[EXERCISE INSTRUCTIONS]: Leave out the pictures and copy the remaining records exactly.

╭─ SOURCE INFORMATION

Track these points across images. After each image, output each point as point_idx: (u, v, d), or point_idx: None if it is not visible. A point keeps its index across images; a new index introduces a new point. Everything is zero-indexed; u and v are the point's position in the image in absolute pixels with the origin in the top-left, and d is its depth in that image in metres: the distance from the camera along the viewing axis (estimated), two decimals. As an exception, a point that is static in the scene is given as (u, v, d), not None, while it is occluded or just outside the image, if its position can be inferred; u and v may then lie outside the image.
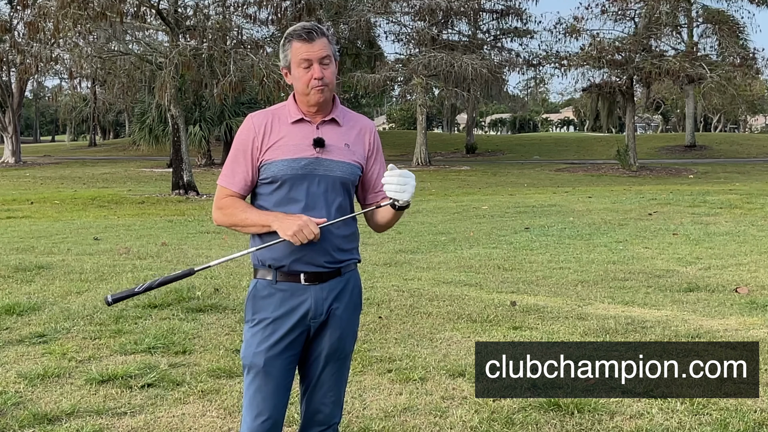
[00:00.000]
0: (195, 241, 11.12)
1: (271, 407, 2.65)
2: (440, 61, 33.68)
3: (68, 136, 74.60)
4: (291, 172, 2.60)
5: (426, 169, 34.94)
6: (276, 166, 2.61)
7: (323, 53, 2.60)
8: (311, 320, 2.65)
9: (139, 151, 43.16)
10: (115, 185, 26.59)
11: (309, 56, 2.59)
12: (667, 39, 36.95)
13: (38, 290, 7.06)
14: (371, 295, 6.70)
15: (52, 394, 4.32)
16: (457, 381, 4.50)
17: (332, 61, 2.63)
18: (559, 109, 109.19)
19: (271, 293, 2.64)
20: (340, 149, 2.66)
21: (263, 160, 2.63)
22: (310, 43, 2.60)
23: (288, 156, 2.61)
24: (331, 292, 2.66)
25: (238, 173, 2.66)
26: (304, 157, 2.61)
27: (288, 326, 2.63)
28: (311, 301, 2.64)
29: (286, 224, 2.53)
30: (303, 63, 2.60)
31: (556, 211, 14.90)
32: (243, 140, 2.66)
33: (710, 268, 8.52)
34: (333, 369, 2.76)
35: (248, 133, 2.66)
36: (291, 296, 2.63)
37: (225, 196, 2.68)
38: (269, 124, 2.65)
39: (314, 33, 2.60)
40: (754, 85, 45.63)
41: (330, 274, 2.65)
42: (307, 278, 2.63)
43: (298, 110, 2.68)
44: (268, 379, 2.64)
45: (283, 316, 2.63)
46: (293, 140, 2.63)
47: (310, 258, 2.61)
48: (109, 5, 19.70)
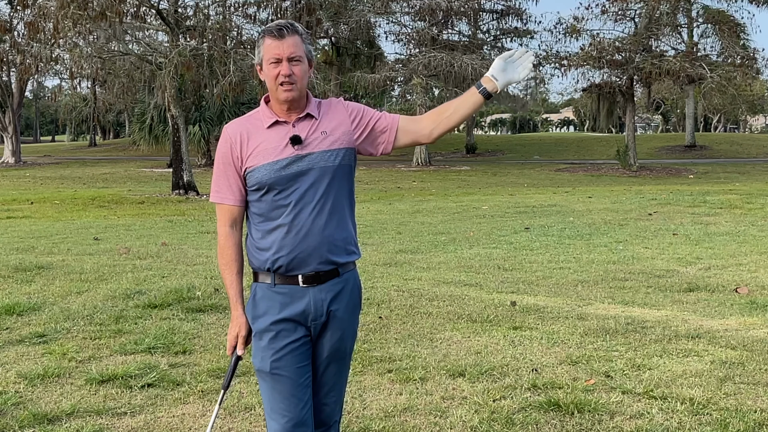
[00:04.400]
0: (195, 241, 11.12)
1: (291, 407, 2.62)
2: (440, 61, 33.68)
3: (68, 136, 74.57)
4: (275, 175, 2.59)
5: (426, 169, 34.96)
6: (259, 172, 2.60)
7: (293, 51, 2.59)
8: (312, 322, 2.65)
9: (139, 151, 43.16)
10: (115, 185, 26.59)
11: (278, 53, 2.59)
12: (668, 39, 36.99)
13: (38, 290, 7.06)
14: (371, 295, 6.70)
15: (52, 394, 4.32)
16: (457, 381, 4.50)
17: (304, 60, 2.62)
18: (559, 109, 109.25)
19: (271, 298, 2.64)
20: (318, 140, 2.64)
21: (246, 168, 2.63)
22: (280, 40, 2.59)
23: (268, 159, 2.60)
24: (330, 293, 2.65)
25: (224, 187, 2.68)
26: (285, 158, 2.60)
27: (290, 331, 2.63)
28: (311, 303, 2.63)
29: (230, 327, 2.75)
30: (272, 60, 2.60)
31: (556, 211, 14.90)
32: (223, 153, 2.66)
33: (710, 268, 8.51)
34: (334, 369, 2.76)
35: (226, 145, 2.66)
36: (291, 300, 2.62)
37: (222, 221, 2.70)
38: (245, 132, 2.64)
39: (285, 30, 2.60)
40: (754, 85, 45.64)
41: (328, 274, 2.64)
42: (305, 280, 2.62)
43: (271, 113, 2.67)
44: (281, 380, 2.62)
45: (284, 321, 2.63)
46: (271, 143, 2.62)
47: (306, 261, 2.61)
48: (108, 5, 19.69)
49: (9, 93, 39.18)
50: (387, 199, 18.97)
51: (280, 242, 2.59)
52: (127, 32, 23.45)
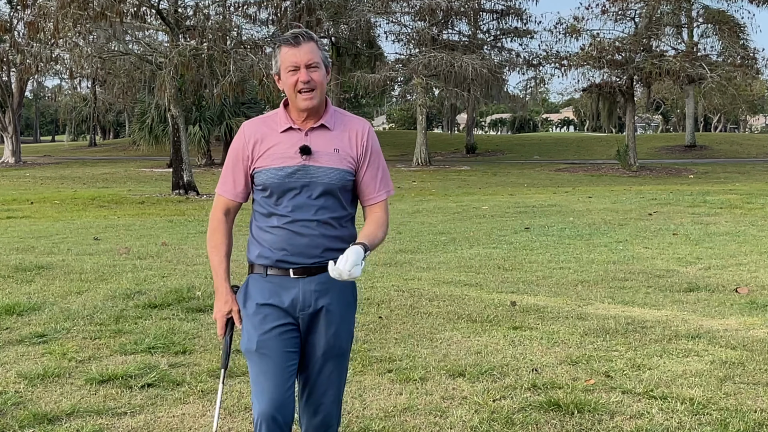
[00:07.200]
0: (195, 241, 11.12)
1: (273, 388, 2.68)
2: (440, 61, 33.68)
3: (67, 136, 74.48)
4: (277, 181, 2.67)
5: (426, 169, 34.95)
6: (265, 175, 2.69)
7: (310, 57, 2.65)
8: (300, 312, 2.71)
9: (139, 151, 43.16)
10: (115, 185, 26.59)
11: (296, 61, 2.64)
12: (668, 39, 36.97)
13: (38, 290, 7.06)
14: (371, 295, 6.70)
15: (52, 394, 4.32)
16: (457, 381, 4.50)
17: (321, 66, 2.67)
18: (559, 109, 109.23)
19: (262, 285, 2.73)
20: (329, 155, 2.69)
21: (255, 167, 2.72)
22: (296, 47, 2.65)
23: (275, 165, 2.68)
24: (320, 285, 2.70)
25: (229, 181, 2.79)
26: (290, 166, 2.67)
27: (278, 317, 2.70)
28: (299, 292, 2.70)
29: (216, 306, 2.78)
30: (290, 68, 2.65)
31: (556, 211, 14.90)
32: (235, 148, 2.77)
33: (710, 268, 8.51)
34: (331, 367, 2.78)
35: (240, 141, 2.76)
36: (280, 287, 2.71)
37: (217, 208, 2.82)
38: (260, 133, 2.73)
39: (301, 38, 2.66)
40: (755, 85, 45.57)
41: (319, 268, 2.70)
42: (296, 272, 2.70)
43: (287, 118, 2.73)
44: (266, 360, 2.69)
45: (271, 305, 2.71)
46: (281, 149, 2.69)
47: (298, 257, 2.69)
48: (109, 5, 19.69)
49: (9, 93, 39.17)
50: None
51: (276, 242, 2.69)
52: (127, 32, 23.45)
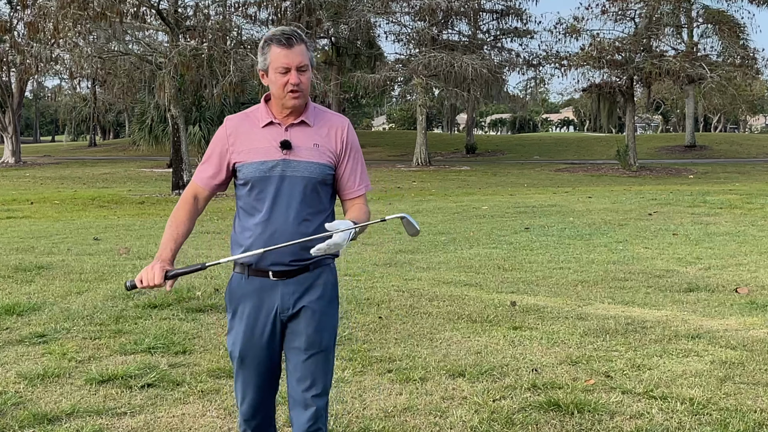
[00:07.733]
0: (195, 241, 11.11)
1: (253, 390, 2.82)
2: (440, 61, 33.68)
3: (66, 136, 74.42)
4: (259, 175, 2.71)
5: (426, 169, 34.96)
6: (246, 169, 2.73)
7: (301, 60, 2.68)
8: (281, 314, 2.77)
9: (139, 151, 43.12)
10: (115, 185, 26.59)
11: (287, 63, 2.67)
12: (668, 39, 36.97)
13: (38, 290, 7.06)
14: (371, 295, 6.71)
15: (52, 394, 4.32)
16: (457, 381, 4.50)
17: (309, 68, 2.73)
18: (559, 109, 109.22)
19: (244, 288, 2.78)
20: (309, 149, 2.74)
21: (236, 162, 2.77)
22: (288, 48, 2.68)
23: (257, 159, 2.72)
24: (299, 286, 2.75)
25: (203, 169, 2.84)
26: (272, 160, 2.71)
27: (261, 321, 2.77)
28: (279, 296, 2.75)
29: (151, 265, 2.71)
30: (281, 69, 2.68)
31: (556, 211, 14.90)
32: (216, 141, 2.82)
33: (710, 268, 8.51)
34: (314, 362, 2.78)
35: (221, 134, 2.81)
36: (261, 291, 2.76)
37: (188, 190, 2.87)
38: (242, 127, 2.78)
39: (293, 39, 2.68)
40: (754, 85, 45.59)
41: (298, 270, 2.75)
42: (275, 274, 2.74)
43: (269, 113, 2.77)
44: (248, 364, 2.80)
45: (255, 313, 2.76)
46: (262, 144, 2.73)
47: (277, 258, 2.72)
48: (109, 5, 19.70)
49: (9, 93, 39.17)
50: (387, 199, 18.97)
51: (254, 239, 2.73)
52: (127, 32, 23.46)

╰─

[OUTPUT FOR THIS TASK]:
Track these points across images. After each image, output each point as point_idx: (u, v, d), or point_idx: None if it is not visible. A point keeps its index across images; a new index introduces a new point. Everything is zero-indexed; u and v are the point's position in the image in absolute pixels with the origin in the top-left, and d is its depth in that image in metres: the distance from the camera along the viewing axis (estimated), two decimals. As an exception, a point that is static in the scene is given as (u, v, d), not None, while it is occluded or just outside the image, if its position can be inferred; u and v may then lie outside the image.
[00:00.000]
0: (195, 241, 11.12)
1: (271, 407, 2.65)
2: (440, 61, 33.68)
3: (68, 136, 74.60)
4: (291, 172, 2.60)
5: (426, 169, 34.94)
6: (276, 166, 2.61)
7: (323, 53, 2.60)
8: (311, 320, 2.65)
9: (139, 151, 43.16)
10: (115, 185, 26.59)
11: (309, 56, 2.59)
12: (667, 39, 36.95)
13: (38, 290, 7.06)
14: (371, 295, 6.70)
15: (52, 394, 4.32)
16: (457, 381, 4.50)
17: (332, 61, 2.63)
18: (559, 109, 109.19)
19: (271, 293, 2.64)
20: (340, 149, 2.66)
21: (263, 160, 2.63)
22: (310, 43, 2.60)
23: (288, 156, 2.61)
24: (331, 292, 2.66)
25: (238, 173, 2.66)
26: (304, 157, 2.61)
27: (288, 326, 2.63)
28: (311, 301, 2.64)
29: (286, 224, 2.53)
30: (303, 63, 2.60)
31: (556, 211, 14.90)
32: (243, 140, 2.66)
33: (710, 268, 8.52)
34: (333, 369, 2.76)
35: (248, 133, 2.66)
36: (291, 296, 2.63)
37: (225, 196, 2.68)
38: (269, 124, 2.65)
39: (314, 33, 2.60)
40: (754, 85, 45.63)
41: (330, 274, 2.65)
42: (307, 278, 2.63)
43: (298, 110, 2.68)
44: (268, 379, 2.64)
45: (283, 316, 2.63)
46: (293, 140, 2.63)
47: (310, 258, 2.61)
48: (109, 5, 19.70)
[00:04.400]
0: (195, 241, 11.12)
1: (291, 407, 2.62)
2: (440, 61, 33.68)
3: (68, 136, 74.57)
4: (275, 175, 2.59)
5: (426, 169, 34.96)
6: (259, 172, 2.60)
7: (293, 51, 2.59)
8: (312, 322, 2.65)
9: (139, 151, 43.16)
10: (115, 185, 26.59)
11: (278, 53, 2.59)
12: (668, 39, 36.99)
13: (38, 290, 7.06)
14: (371, 295, 6.70)
15: (52, 394, 4.32)
16: (457, 381, 4.50)
17: (304, 60, 2.62)
18: (559, 109, 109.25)
19: (271, 298, 2.64)
20: (318, 140, 2.64)
21: (246, 168, 2.63)
22: (280, 40, 2.59)
23: (268, 159, 2.60)
24: (330, 293, 2.65)
25: (224, 187, 2.68)
26: (285, 158, 2.60)
27: (290, 331, 2.63)
28: (311, 303, 2.63)
29: (230, 327, 2.75)
30: (272, 60, 2.60)
31: (556, 211, 14.90)
32: (223, 153, 2.66)
33: (710, 268, 8.51)
34: (334, 369, 2.76)
35: (226, 145, 2.66)
36: (291, 300, 2.62)
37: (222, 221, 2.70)
38: (245, 132, 2.64)
39: (285, 30, 2.60)
40: (754, 85, 45.64)
41: (328, 274, 2.64)
42: (305, 280, 2.62)
43: (271, 113, 2.67)
44: (281, 380, 2.62)
45: (284, 321, 2.63)
46: (271, 143, 2.62)
47: (306, 261, 2.61)
48: (108, 5, 19.69)
49: (9, 93, 39.18)
50: (387, 199, 18.97)
51: (280, 242, 2.59)
52: (127, 32, 23.45)
[00:07.200]
0: (195, 241, 11.12)
1: (273, 388, 2.68)
2: (440, 61, 33.68)
3: (67, 136, 74.48)
4: (277, 181, 2.67)
5: (426, 169, 34.95)
6: (265, 175, 2.69)
7: (310, 57, 2.65)
8: (300, 312, 2.71)
9: (139, 151, 43.16)
10: (115, 185, 26.59)
11: (296, 61, 2.64)
12: (668, 39, 36.97)
13: (38, 290, 7.06)
14: (371, 295, 6.70)
15: (52, 394, 4.32)
16: (457, 381, 4.50)
17: (321, 66, 2.67)
18: (559, 109, 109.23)
19: (262, 285, 2.73)
20: (329, 155, 2.69)
21: (255, 167, 2.72)
22: (296, 47, 2.65)
23: (275, 165, 2.68)
24: (320, 285, 2.70)
25: (229, 181, 2.79)
26: (290, 166, 2.67)
27: (278, 317, 2.70)
28: (299, 292, 2.70)
29: (216, 306, 2.78)
30: (290, 68, 2.65)
31: (556, 211, 14.90)
32: (235, 148, 2.77)
33: (710, 268, 8.51)
34: (331, 367, 2.78)
35: (240, 141, 2.76)
36: (280, 287, 2.71)
37: (217, 208, 2.82)
38: (260, 133, 2.73)
39: (301, 38, 2.66)
40: (755, 85, 45.57)
41: (319, 268, 2.70)
42: (296, 272, 2.70)
43: (287, 118, 2.73)
44: (266, 360, 2.69)
45: (271, 305, 2.71)
46: (281, 149, 2.69)
47: (298, 257, 2.69)
48: (109, 5, 19.69)
49: (9, 93, 39.17)
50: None
51: (276, 242, 2.69)
52: (127, 32, 23.45)
[00:07.733]
0: (195, 241, 11.11)
1: (253, 390, 2.82)
2: (440, 61, 33.68)
3: (66, 136, 74.42)
4: (259, 175, 2.71)
5: (426, 169, 34.96)
6: (246, 169, 2.73)
7: (301, 60, 2.68)
8: (281, 314, 2.77)
9: (139, 151, 43.12)
10: (115, 185, 26.59)
11: (287, 63, 2.67)
12: (668, 39, 36.97)
13: (38, 290, 7.06)
14: (371, 295, 6.71)
15: (52, 394, 4.32)
16: (457, 381, 4.50)
17: (309, 68, 2.73)
18: (559, 109, 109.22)
19: (244, 288, 2.78)
20: (309, 149, 2.74)
21: (236, 162, 2.77)
22: (288, 48, 2.68)
23: (257, 159, 2.72)
24: (299, 286, 2.75)
25: (203, 169, 2.84)
26: (272, 160, 2.71)
27: (261, 321, 2.77)
28: (279, 296, 2.75)
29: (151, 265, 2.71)
30: (281, 69, 2.68)
31: (556, 211, 14.90)
32: (216, 141, 2.82)
33: (710, 268, 8.51)
34: (314, 362, 2.78)
35: (221, 134, 2.81)
36: (261, 291, 2.76)
37: (188, 190, 2.87)
38: (242, 127, 2.78)
39: (293, 39, 2.68)
40: (754, 85, 45.59)
41: (298, 270, 2.75)
42: (275, 274, 2.74)
43: (269, 113, 2.77)
44: (248, 364, 2.80)
45: (255, 313, 2.76)
46: (262, 144, 2.73)
47: (277, 258, 2.72)
48: (109, 5, 19.70)
49: (9, 93, 39.17)
50: (387, 199, 18.97)
51: (254, 239, 2.73)
52: (127, 32, 23.46)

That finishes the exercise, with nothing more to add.